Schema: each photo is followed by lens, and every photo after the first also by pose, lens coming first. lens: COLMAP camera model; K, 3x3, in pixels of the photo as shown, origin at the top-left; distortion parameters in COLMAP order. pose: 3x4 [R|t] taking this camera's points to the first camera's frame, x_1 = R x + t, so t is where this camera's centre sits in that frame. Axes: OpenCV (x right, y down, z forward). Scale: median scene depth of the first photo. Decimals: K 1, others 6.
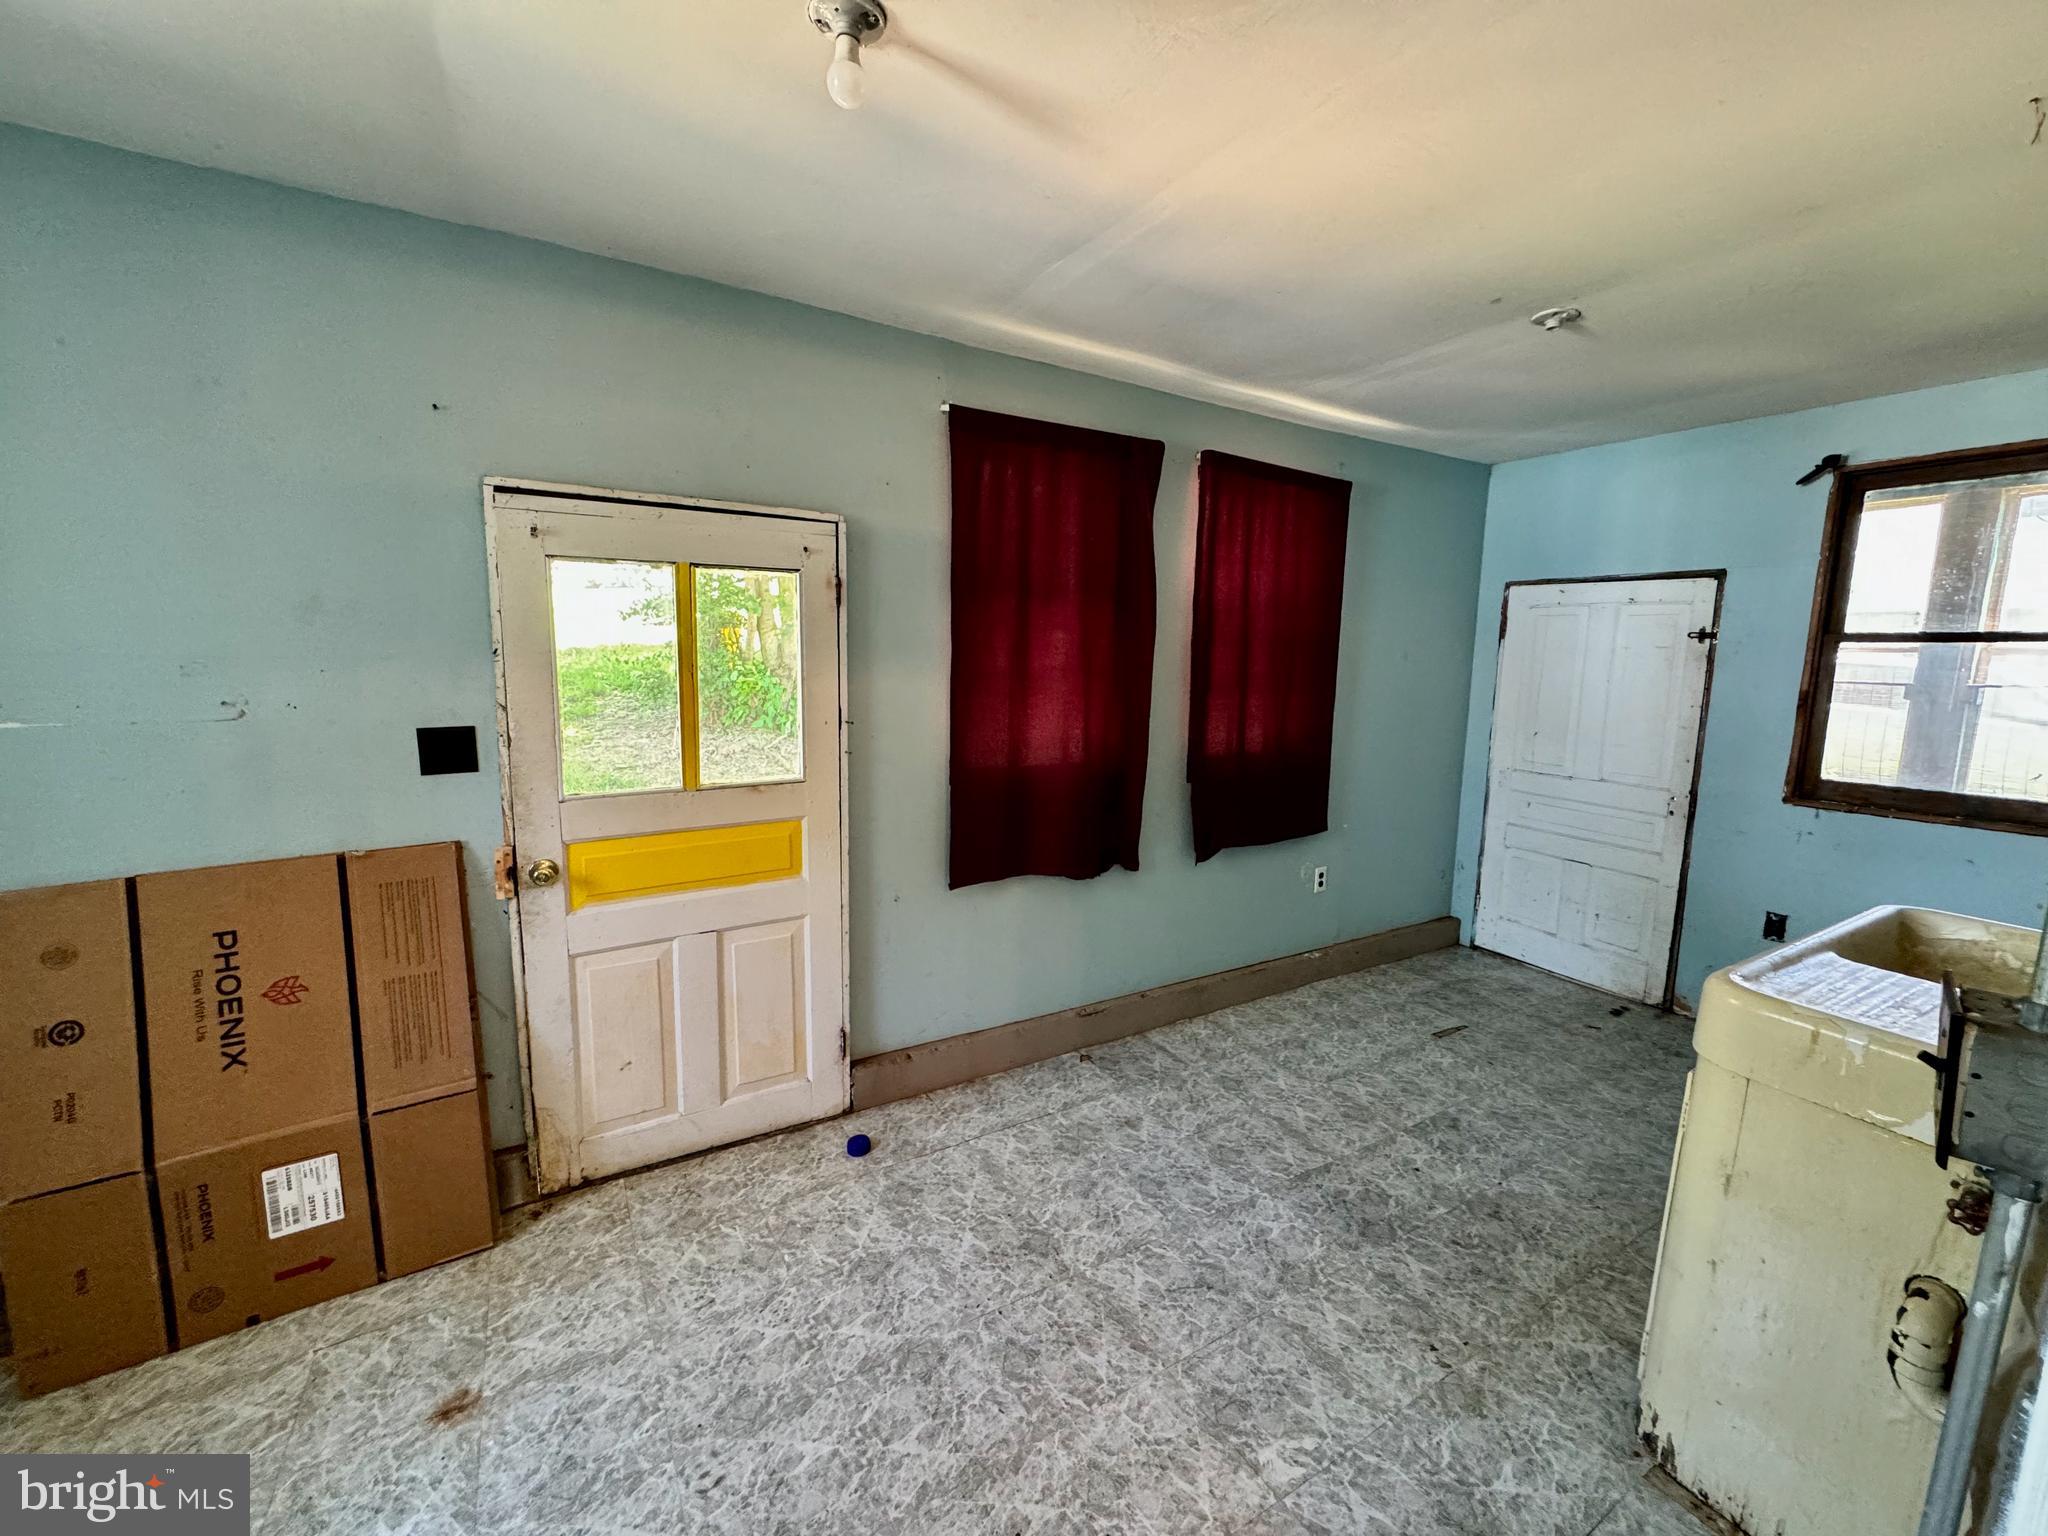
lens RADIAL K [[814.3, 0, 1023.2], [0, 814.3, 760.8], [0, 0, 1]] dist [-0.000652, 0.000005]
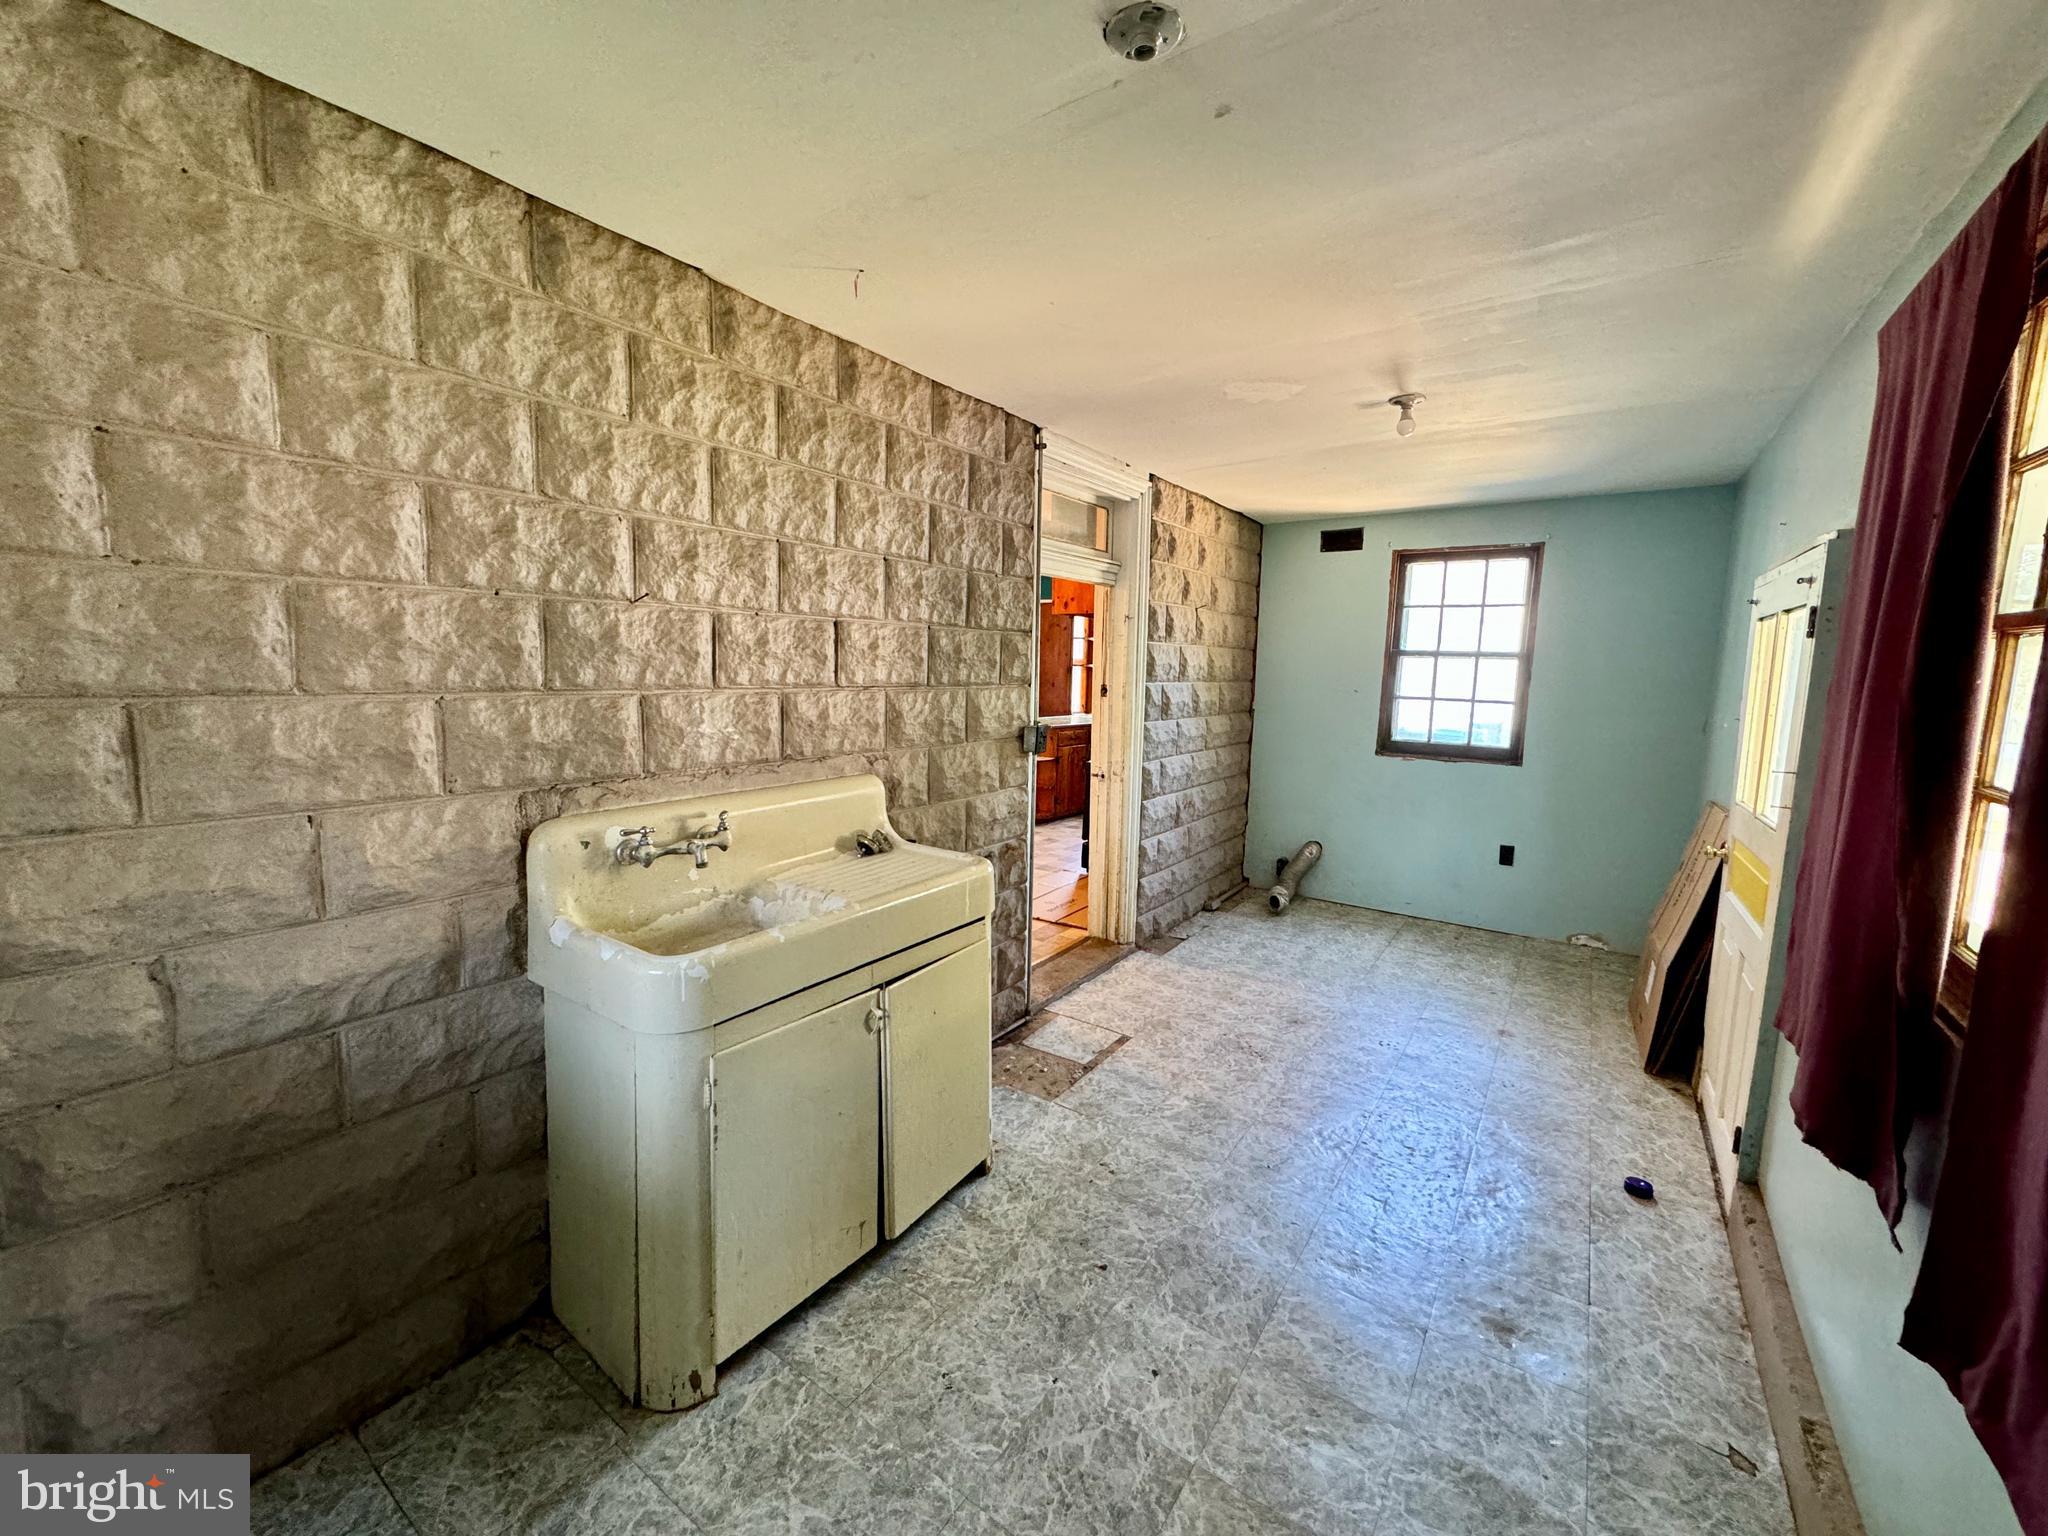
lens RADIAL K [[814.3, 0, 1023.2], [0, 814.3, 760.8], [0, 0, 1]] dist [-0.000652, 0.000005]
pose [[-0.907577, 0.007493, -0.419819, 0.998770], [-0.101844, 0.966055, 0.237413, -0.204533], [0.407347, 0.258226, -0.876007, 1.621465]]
--------------------
Format the whole listing above as a two-column CSV with the headers input and output, one row for each thing asked: the text in the input field and its answer in the output field. Put each field in quotes, turn line breaks into spaces, and leave the pictures out.

ANSWER AREA:
input,output
"Schema: each photo is followed by lens, and every photo after the first also by pose, lens coming first. lens: COLMAP camera model; K, 3x3, in pixels of the photo as shown, origin at the top-left; distortion parameters in COLMAP order. pose: 3x4 [R|t] taking this camera's points to the first camera's frame, x_1 = R x + t, so t is where this camera's centre sits in that frame. Axes: OpenCV (x right, y down, z forward). Scale: median scene depth of the first photo. Decimals: K 1, others 6.","lens RADIAL K [[814.3, 0, 1023.2], [0, 814.3, 760.8], [0, 0, 1]] dist [-0.000652, 0.000005] lens RADIAL K [[814.3, 0, 1023.2], [0, 814.3, 760.8], [0, 0, 1]] dist [-0.000652, 0.000005] pose [[-0.907577, 0.007493, -0.419819, 0.998770], [-0.101844, 0.966055, 0.237413, -0.204533], [0.407347, 0.258226, -0.876007, 1.621465]]"